The instructor has an Excel file of data points from a smallpox epidemic in Mexico and the American Southwest from the eighteenth century, including the cities and dates where smallpox appeared. The students must geolocate the cities’ coordinates and use the ArcGIS tools to enhance the visualization to help them draw conclusions about the epidemic as part of the lesson.
By the end of this session, students will be able to:
Conceptualize ArcGIS Online (AGOL) as an analytical and visual tool for visualizing spatial movement of disease across time.
Format data and publish it to a map in order to explore historical research questions that can be addressed with this type of visualization.
Librarian and instructor go through the pre-workshop project plan used as part of digital scholarship consultation, included in Additional Instructional Materials below.
Desktops or laptops to access ArcGIS online
ArcGIS Online accounts for each participant
Google Sheet set-up with edit permissions for each participant
Pre-selected data set
Intro to GIS and Historical Research slides
Create AGOL group for the class and add a map to it. (You may want to create multiple maps for students working in groups — one per group — so students are not writing over each other’s work.)
Create a Google sheet with appropriate fields for your project and make sure it is editable by your participants.
Publish Google sheet to the web as a CSV file. (File > Publish to web) Copy this URL onto your clipboard.
In AGOL Add Layer > Layer from Web> Choose CSV file and paste URL:
Make sure students have an Esri account (the parent company of ACOG) and invitations to the group you created in Step One.
15-minute presentation/introduction to GIS — see Additional Instructional Materials below.
Demonstration of examples.
Students organized into groups to edit Google sheet collaborative (each group has a specific piece of the data/dataset to tackle).
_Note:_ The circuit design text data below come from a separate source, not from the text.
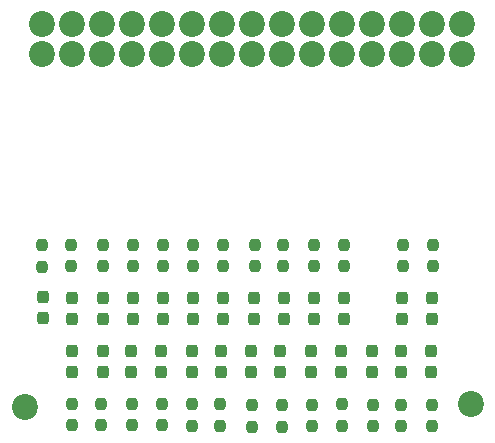
<source format=gbr>
%TF.GenerationSoftware,KiCad,Pcbnew,8.0.9-8.0.9-0~ubuntu22.04.1*%
%TF.CreationDate,2025-09-30T16:22:56+02:00*%
%TF.ProjectId,Pin_Test,50696e5f-5465-4737-942e-6b696361645f,rev?*%
%TF.SameCoordinates,Original*%
%TF.FileFunction,Soldermask,Top*%
%TF.FilePolarity,Negative*%
%FSLAX46Y46*%
G04 Gerber Fmt 4.6, Leading zero omitted, Abs format (unit mm)*
G04 Created by KiCad (PCBNEW 8.0.9-8.0.9-0~ubuntu22.04.1) date 2025-09-30 16:22:56*
%MOMM*%
%LPD*%
G01*
G04 APERTURE LIST*
G04 Aperture macros list*
%AMRoundRect*
0 Rectangle with rounded corners*
0 $1 Rounding radius*
0 $2 $3 $4 $5 $6 $7 $8 $9 X,Y pos of 4 corners*
0 Add a 4 corners polygon primitive as box body*
4,1,4,$2,$3,$4,$5,$6,$7,$8,$9,$2,$3,0*
0 Add four circle primitives for the rounded corners*
1,1,$1+$1,$2,$3*
1,1,$1+$1,$4,$5*
1,1,$1+$1,$6,$7*
1,1,$1+$1,$8,$9*
0 Add four rect primitives between the rounded corners*
20,1,$1+$1,$2,$3,$4,$5,0*
20,1,$1+$1,$4,$5,$6,$7,0*
20,1,$1+$1,$6,$7,$8,$9,0*
20,1,$1+$1,$8,$9,$2,$3,0*%
G04 Aperture macros list end*
%ADD10C,2.200000*%
%ADD11RoundRect,0.237500X0.237500X-0.287500X0.237500X0.287500X-0.237500X0.287500X-0.237500X-0.287500X0*%
%ADD12RoundRect,0.237500X-0.237500X0.287500X-0.237500X-0.287500X0.237500X-0.287500X0.237500X0.287500X0*%
%ADD13RoundRect,0.237500X-0.237500X0.250000X-0.237500X-0.250000X0.237500X-0.250000X0.237500X0.250000X0*%
G04 APERTURE END LIST*
D10*
%TO.C,J1*%
X88940000Y-92020000D03*
X88940000Y-94560000D03*
X91480000Y-92020000D03*
X91480000Y-94560000D03*
X94020000Y-92020000D03*
X94020000Y-94560000D03*
X96560000Y-92020000D03*
X96560000Y-94560000D03*
X99100000Y-92020000D03*
X99100000Y-94560000D03*
X101640000Y-92020000D03*
X101640000Y-94560000D03*
X104180000Y-92020000D03*
X104180000Y-94560000D03*
X106720000Y-92020000D03*
X106720000Y-94560000D03*
X109260000Y-92020000D03*
X109260000Y-94560000D03*
X111800000Y-92020000D03*
X111800000Y-94560000D03*
X114340000Y-92020000D03*
X114340000Y-94560000D03*
X116880000Y-92020000D03*
X116880000Y-94560000D03*
X119420000Y-92020000D03*
X119420000Y-94560000D03*
X121960000Y-92020000D03*
X121960000Y-94560000D03*
X124500000Y-92020000D03*
X124500000Y-94560000D03*
%TD*%
D11*
%TO.C,D101*%
X89000000Y-116900000D03*
X89000000Y-115150000D03*
%TD*%
D12*
%TO.C,D25*%
X121890000Y-119750000D03*
X121890000Y-121500000D03*
%TD*%
D11*
%TO.C,D24*%
X122000000Y-117000000D03*
X122000000Y-115250000D03*
%TD*%
D12*
%TO.C,D23*%
X119390000Y-119750000D03*
X119390000Y-121500000D03*
%TD*%
D11*
%TO.C,D22*%
X119450000Y-117000000D03*
X119450000Y-115250000D03*
%TD*%
D12*
%TO.C,D21*%
X116890000Y-119750000D03*
X116890000Y-121500000D03*
%TD*%
%TO.C,D20*%
X114290000Y-119750000D03*
X114290000Y-121500000D03*
%TD*%
D11*
%TO.C,D19*%
X114500000Y-117000000D03*
X114500000Y-115250000D03*
%TD*%
D12*
%TO.C,D18*%
X111690000Y-119750000D03*
X111690000Y-121500000D03*
%TD*%
D11*
%TO.C,D17*%
X111950000Y-117000000D03*
X111950000Y-115250000D03*
%TD*%
D12*
%TO.C,D16*%
X109090000Y-119750000D03*
X109090000Y-121500000D03*
%TD*%
D11*
%TO.C,D15*%
X109450000Y-117000000D03*
X109450000Y-115250000D03*
%TD*%
D12*
%TO.C,D14*%
X106680000Y-119750000D03*
X106680000Y-121500000D03*
%TD*%
D11*
%TO.C,D13*%
X106900000Y-117000000D03*
X106900000Y-115250000D03*
%TD*%
D12*
%TO.C,D12*%
X104120000Y-119750000D03*
X104120000Y-121500000D03*
%TD*%
D11*
%TO.C,D11*%
X104300000Y-117000000D03*
X104300000Y-115250000D03*
%TD*%
D12*
%TO.C,D10*%
X101690000Y-119725000D03*
X101690000Y-121475000D03*
%TD*%
D11*
%TO.C,D9*%
X101700000Y-117000000D03*
X101700000Y-115250000D03*
%TD*%
D12*
%TO.C,D8*%
X98990000Y-119750000D03*
X98990000Y-121500000D03*
%TD*%
D11*
%TO.C,D7*%
X99200000Y-117000000D03*
X99200000Y-115250000D03*
%TD*%
D12*
%TO.C,D6*%
X96490000Y-119750000D03*
X96490000Y-121500000D03*
%TD*%
D11*
%TO.C,D5*%
X96700000Y-117000000D03*
X96700000Y-115250000D03*
%TD*%
D12*
%TO.C,D4*%
X94090000Y-119725000D03*
X94090000Y-121475000D03*
%TD*%
D11*
%TO.C,D3*%
X94100000Y-117000000D03*
X94100000Y-115250000D03*
%TD*%
D12*
%TO.C,D2*%
X91500000Y-119750000D03*
X91500000Y-121500000D03*
%TD*%
D11*
%TO.C,D1*%
X91500000Y-117000000D03*
X91500000Y-115250000D03*
%TD*%
D10*
%TO.C,H2*%
X87500000Y-124500000D03*
%TD*%
%TO.C,H1*%
X125250000Y-124250000D03*
%TD*%
D13*
%TO.C,R19*%
X114500000Y-110712500D03*
X114500000Y-112537500D03*
%TD*%
%TO.C,R23*%
X119370000Y-124255000D03*
X119370000Y-126080000D03*
%TD*%
%TO.C,R6*%
X96570000Y-124175000D03*
X96570000Y-126000000D03*
%TD*%
%TO.C,R15*%
X109400000Y-110712500D03*
X109400000Y-112537500D03*
%TD*%
%TO.C,R21*%
X116950000Y-124255000D03*
X116950000Y-126080000D03*
%TD*%
%TO.C,R101*%
X88960000Y-110767500D03*
X88960000Y-112592500D03*
%TD*%
%TO.C,R9*%
X101700000Y-110712500D03*
X101700000Y-112537500D03*
%TD*%
%TO.C,R17*%
X112000000Y-110712500D03*
X112000000Y-112537500D03*
%TD*%
%TO.C,R20*%
X114370000Y-124210000D03*
X114370000Y-126035000D03*
%TD*%
%TO.C,R22*%
X119500000Y-110712500D03*
X119500000Y-112537500D03*
%TD*%
%TO.C,R8*%
X99100000Y-124175000D03*
X99100000Y-126000000D03*
%TD*%
%TO.C,R11*%
X104300000Y-110712500D03*
X104300000Y-112537500D03*
%TD*%
%TO.C,R7*%
X99200000Y-110712500D03*
X99200000Y-112537500D03*
%TD*%
%TO.C,R18*%
X111800000Y-124260000D03*
X111800000Y-126085000D03*
%TD*%
%TO.C,R4*%
X93990000Y-124175000D03*
X93990000Y-126000000D03*
%TD*%
%TO.C,R24*%
X122100000Y-110712500D03*
X122100000Y-112537500D03*
%TD*%
%TO.C,R1*%
X91450000Y-110712500D03*
X91450000Y-112537500D03*
%TD*%
%TO.C,R3*%
X94100000Y-110712500D03*
X94100000Y-112537500D03*
%TD*%
%TO.C,R12*%
X104060000Y-124225000D03*
X104060000Y-126050000D03*
%TD*%
%TO.C,R5*%
X96700000Y-110712500D03*
X96700000Y-112537500D03*
%TD*%
%TO.C,R2*%
X91500000Y-124175000D03*
X91500000Y-126000000D03*
%TD*%
%TO.C,R14*%
X106720000Y-124305000D03*
X106720000Y-126130000D03*
%TD*%
%TO.C,R16*%
X109300000Y-124305000D03*
X109300000Y-126130000D03*
%TD*%
%TO.C,R25*%
X121970000Y-124285000D03*
X121970000Y-126110000D03*
%TD*%
%TO.C,R13*%
X106950000Y-110712500D03*
X106950000Y-112537500D03*
%TD*%
%TO.C,R10*%
X101650000Y-124205000D03*
X101650000Y-126030000D03*
%TD*%
M02*

</source>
Google sheet shared and linked as a map layer in ARGOL by instructor.
Students, in groups, edit attributes of each map to visualize specific variables on the data layer.
Students may also choose to edit basemaps and format labels and other elements.
Formative assessment activity such as a One-Minute paper or a Think-Pair-Share that allows students time to reflect on the activity, what they learned, and what they found challenging.
Successful completion of the hands-on activities.
Recommend more than one meeting for preparation and a post-mortem meeting with the instructor to discuss what worked well and what needs improvement about the lesson.
Librarian should brief themselves on related materials for additional mapping materials for enthusiastic students who want to enhance the mapping activity with other data points.